By the end of the year, however, it became apparent that Bow Centre Collieries was not able to finance the finished construction of a railway line. Furthermore, the CPR opted to introduce its next branch line 25 miles south of Bow City, and the provincial government rejected a petition to incorporate Bow City as a village.

Bow City's fortunes appeared briefly to reverse in the first half of 1914. Its hotel opened in June, and the provincial government relented on incorporating Bow City as a village on July 13, 1914. However, the outbreak of the First World War on July 28 ended British capital investment almost overnight, and farmers' hopes for irrigation of the Bow River were dashed when the Alberta Land Company entered receivership later in the year.

Bow City's population dropped from 125 residents in 1915 to 28 by June 1916. The settlement's rapid decline was exacerbated by its hotel burning down in July 1915. The absence of a train connection also stunted the economic growth of remaining coal mining operations. Bow City lost its village status on April 17, 1918. At this time, it had a population of around 6 residents. In 1921, Jack Eyres and his wife, Frances, left Bow City due to unfavourable agricultural conditions, relocating to Calgary instead.

=== Later developments: 1919-present ===
Mining operations continued in the settlement for some decades after, and Bow City enjoyed a minor resurgence during the Second World War, owing to the demand for coal in the production of war materials. Nonetheless, early aspirations of a permanent settlement did not transpire. Mining operations moved to the south of the river, as did most settlers, creating a new hamlet by the same name. The original Bow City's school closed in 1945.

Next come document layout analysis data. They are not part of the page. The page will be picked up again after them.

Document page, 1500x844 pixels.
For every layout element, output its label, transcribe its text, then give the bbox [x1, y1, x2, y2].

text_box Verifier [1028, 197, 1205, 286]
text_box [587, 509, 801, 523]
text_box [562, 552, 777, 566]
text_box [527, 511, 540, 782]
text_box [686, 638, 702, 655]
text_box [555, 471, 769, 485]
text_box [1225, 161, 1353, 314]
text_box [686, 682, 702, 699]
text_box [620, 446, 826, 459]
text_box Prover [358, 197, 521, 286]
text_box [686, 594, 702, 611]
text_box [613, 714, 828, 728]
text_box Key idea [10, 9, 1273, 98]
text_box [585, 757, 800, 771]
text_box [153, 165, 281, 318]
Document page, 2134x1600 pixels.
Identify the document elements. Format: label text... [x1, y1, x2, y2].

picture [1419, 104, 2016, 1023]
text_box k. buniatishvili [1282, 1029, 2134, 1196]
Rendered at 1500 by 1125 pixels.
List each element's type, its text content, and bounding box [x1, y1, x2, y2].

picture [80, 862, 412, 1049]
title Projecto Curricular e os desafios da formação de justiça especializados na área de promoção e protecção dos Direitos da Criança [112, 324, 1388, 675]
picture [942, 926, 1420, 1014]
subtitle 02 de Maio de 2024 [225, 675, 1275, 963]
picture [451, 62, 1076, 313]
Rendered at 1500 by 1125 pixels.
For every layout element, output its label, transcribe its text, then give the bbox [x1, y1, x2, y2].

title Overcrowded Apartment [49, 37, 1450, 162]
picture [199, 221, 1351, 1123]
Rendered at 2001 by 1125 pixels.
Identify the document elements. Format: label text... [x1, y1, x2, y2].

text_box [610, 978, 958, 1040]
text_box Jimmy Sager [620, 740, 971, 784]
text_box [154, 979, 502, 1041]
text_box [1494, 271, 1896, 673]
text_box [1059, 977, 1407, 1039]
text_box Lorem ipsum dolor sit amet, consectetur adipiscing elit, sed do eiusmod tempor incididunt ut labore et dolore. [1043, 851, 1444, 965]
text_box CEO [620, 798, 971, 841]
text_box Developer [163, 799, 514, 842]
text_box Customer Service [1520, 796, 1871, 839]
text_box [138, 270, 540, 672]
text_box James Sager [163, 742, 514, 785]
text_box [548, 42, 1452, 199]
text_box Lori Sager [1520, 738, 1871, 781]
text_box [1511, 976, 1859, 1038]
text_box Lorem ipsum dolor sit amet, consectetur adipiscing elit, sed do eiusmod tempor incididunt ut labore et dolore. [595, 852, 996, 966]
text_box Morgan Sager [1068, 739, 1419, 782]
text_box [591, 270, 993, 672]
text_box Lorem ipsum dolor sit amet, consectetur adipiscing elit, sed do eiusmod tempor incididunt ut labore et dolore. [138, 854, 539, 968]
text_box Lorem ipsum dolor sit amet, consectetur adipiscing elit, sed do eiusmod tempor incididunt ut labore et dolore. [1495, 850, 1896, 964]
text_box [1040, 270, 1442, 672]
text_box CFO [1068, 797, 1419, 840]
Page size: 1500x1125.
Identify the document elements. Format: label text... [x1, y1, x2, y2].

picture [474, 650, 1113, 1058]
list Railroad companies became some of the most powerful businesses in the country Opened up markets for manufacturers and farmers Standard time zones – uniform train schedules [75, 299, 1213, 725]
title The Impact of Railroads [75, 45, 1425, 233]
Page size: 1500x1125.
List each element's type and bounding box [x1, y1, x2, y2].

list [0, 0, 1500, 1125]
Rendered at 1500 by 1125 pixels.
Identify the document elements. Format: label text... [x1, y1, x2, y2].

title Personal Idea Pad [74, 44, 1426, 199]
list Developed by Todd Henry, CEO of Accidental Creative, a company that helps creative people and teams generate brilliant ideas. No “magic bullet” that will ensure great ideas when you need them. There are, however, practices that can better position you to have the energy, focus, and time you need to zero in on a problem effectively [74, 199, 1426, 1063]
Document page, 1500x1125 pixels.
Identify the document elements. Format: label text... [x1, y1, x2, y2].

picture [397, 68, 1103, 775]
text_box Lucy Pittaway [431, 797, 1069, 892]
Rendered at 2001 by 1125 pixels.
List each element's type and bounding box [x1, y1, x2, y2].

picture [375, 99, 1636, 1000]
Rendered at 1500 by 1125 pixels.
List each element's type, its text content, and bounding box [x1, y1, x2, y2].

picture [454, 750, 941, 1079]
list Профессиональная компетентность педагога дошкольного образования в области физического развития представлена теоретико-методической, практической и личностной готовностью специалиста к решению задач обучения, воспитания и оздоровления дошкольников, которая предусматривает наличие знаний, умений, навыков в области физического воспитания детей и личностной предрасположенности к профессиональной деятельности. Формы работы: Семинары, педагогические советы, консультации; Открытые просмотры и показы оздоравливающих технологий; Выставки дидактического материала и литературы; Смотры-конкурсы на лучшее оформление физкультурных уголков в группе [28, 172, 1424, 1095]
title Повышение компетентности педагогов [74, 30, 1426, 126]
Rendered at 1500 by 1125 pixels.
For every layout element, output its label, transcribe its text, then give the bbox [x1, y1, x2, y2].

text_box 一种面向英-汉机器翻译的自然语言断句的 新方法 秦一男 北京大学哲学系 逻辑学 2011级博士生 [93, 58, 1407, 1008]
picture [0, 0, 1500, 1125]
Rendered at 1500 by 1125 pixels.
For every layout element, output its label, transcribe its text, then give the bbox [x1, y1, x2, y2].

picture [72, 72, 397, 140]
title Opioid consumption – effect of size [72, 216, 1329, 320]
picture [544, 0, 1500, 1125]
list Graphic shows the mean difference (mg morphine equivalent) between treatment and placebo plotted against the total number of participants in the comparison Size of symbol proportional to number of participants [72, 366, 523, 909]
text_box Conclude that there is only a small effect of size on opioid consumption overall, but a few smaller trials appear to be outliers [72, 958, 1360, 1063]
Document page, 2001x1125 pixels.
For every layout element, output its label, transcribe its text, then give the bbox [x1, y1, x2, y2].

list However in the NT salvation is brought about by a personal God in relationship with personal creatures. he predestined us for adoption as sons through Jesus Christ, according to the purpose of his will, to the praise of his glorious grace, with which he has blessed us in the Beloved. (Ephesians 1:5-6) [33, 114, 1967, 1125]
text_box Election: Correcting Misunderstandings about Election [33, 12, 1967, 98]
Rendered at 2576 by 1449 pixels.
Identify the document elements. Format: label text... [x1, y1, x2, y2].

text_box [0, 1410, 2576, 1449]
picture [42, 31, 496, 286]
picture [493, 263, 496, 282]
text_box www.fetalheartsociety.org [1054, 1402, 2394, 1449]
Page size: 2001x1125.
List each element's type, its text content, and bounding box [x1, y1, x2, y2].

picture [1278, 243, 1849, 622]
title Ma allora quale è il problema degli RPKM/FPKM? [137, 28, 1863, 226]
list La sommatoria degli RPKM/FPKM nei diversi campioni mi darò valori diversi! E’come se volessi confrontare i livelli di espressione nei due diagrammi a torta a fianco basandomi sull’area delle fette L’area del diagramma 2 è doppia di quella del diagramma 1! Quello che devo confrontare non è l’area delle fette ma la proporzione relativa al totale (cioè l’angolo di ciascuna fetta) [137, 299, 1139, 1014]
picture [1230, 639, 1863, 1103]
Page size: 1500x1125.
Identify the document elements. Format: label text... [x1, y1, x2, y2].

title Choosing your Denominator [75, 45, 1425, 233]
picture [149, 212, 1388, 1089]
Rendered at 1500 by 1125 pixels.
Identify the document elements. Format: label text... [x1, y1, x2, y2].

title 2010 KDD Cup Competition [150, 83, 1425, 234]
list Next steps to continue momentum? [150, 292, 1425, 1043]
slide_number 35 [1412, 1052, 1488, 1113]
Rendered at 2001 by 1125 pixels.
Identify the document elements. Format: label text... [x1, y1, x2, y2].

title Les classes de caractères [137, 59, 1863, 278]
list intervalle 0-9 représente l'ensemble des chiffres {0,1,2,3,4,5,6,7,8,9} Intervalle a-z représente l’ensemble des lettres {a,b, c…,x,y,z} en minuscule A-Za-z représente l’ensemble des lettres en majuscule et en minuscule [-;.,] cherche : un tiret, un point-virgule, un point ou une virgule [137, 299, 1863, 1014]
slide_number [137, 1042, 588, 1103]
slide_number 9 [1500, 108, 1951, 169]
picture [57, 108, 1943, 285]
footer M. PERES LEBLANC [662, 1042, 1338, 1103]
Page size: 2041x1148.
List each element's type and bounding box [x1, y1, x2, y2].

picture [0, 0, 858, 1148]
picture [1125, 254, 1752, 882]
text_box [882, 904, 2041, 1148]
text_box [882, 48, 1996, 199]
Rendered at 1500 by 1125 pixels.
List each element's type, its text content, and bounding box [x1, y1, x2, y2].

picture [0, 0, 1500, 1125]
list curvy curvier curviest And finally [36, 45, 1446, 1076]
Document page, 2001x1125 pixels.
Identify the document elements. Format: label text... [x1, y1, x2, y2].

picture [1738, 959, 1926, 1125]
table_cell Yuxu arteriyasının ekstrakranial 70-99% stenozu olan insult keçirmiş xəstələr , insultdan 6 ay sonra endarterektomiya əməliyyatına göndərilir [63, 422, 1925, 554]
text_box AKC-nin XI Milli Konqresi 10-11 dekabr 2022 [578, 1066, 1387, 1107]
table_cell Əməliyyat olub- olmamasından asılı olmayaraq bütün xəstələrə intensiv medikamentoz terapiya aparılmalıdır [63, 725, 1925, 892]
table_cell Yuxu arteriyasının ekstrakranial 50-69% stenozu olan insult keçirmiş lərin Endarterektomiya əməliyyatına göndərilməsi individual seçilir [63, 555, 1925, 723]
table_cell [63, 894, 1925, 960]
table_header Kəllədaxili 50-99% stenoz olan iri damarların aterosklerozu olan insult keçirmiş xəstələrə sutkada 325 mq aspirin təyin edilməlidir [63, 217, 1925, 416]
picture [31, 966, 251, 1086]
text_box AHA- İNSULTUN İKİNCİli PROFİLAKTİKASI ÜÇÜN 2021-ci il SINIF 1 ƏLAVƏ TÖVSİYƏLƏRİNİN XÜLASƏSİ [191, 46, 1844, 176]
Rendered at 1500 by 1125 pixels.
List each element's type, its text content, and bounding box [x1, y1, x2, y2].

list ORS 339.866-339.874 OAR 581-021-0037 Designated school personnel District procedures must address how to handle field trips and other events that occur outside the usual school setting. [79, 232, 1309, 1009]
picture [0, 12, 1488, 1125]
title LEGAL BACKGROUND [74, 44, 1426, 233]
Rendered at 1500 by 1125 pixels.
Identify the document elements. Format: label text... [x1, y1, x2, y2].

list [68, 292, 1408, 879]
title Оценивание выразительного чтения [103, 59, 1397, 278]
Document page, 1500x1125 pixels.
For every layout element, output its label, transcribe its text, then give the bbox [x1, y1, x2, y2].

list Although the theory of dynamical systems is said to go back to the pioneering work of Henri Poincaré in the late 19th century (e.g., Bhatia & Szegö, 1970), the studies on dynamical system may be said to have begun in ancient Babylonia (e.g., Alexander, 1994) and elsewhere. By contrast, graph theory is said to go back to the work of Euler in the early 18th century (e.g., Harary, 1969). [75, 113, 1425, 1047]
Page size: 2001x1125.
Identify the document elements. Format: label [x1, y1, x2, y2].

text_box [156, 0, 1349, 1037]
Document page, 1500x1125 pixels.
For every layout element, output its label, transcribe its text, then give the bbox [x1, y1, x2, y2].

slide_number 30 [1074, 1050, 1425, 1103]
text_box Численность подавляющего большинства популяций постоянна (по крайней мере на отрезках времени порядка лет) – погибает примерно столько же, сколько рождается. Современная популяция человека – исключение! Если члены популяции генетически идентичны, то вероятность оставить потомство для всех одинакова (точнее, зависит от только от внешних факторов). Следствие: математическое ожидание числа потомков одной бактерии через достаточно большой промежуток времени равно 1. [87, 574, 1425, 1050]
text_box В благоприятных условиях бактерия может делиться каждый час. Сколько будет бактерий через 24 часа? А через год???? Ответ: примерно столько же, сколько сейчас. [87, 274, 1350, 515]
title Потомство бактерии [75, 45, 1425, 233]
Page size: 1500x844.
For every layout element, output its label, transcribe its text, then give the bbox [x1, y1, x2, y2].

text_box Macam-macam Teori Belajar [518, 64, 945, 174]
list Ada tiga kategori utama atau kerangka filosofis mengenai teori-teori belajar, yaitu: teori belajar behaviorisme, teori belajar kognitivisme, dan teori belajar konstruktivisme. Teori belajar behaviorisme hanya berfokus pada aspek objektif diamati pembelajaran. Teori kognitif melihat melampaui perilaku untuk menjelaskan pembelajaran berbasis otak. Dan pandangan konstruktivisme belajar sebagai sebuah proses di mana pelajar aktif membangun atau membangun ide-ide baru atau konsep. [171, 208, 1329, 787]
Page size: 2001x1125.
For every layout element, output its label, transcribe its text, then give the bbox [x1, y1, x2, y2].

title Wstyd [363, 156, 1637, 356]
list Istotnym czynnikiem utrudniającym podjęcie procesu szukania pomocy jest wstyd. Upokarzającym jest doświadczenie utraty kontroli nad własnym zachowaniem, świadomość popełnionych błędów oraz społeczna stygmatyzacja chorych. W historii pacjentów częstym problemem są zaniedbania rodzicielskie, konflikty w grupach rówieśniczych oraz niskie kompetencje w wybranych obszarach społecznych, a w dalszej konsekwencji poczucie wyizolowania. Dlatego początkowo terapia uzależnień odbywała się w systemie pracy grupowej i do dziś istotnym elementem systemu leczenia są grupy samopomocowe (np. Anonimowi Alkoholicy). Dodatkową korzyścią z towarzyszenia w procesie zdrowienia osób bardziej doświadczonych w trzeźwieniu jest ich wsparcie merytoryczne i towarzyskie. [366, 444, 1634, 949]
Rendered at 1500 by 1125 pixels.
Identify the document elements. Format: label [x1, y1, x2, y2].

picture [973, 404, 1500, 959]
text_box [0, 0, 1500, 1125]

Bow City was home to around 16 residents in 1956. Canada Post finally consented to changing the name of Eyremore's post office to Bow City in 1958, though it would cease operations in 1966. As of 2014, the original Bow City site contains a "scattered collection of acreages and a park," as described by historian Jonathan Koch.

==Bow City impact crater==

According to Wired magazine a paper presented at an American Geophysical Union Conference in December 2012 by Wei Xie of the University of Alberta described a buried crater under Bow City.

== Demographics ==

In the 1916 Census of Prairie Provinces, Bow City had a population of 28.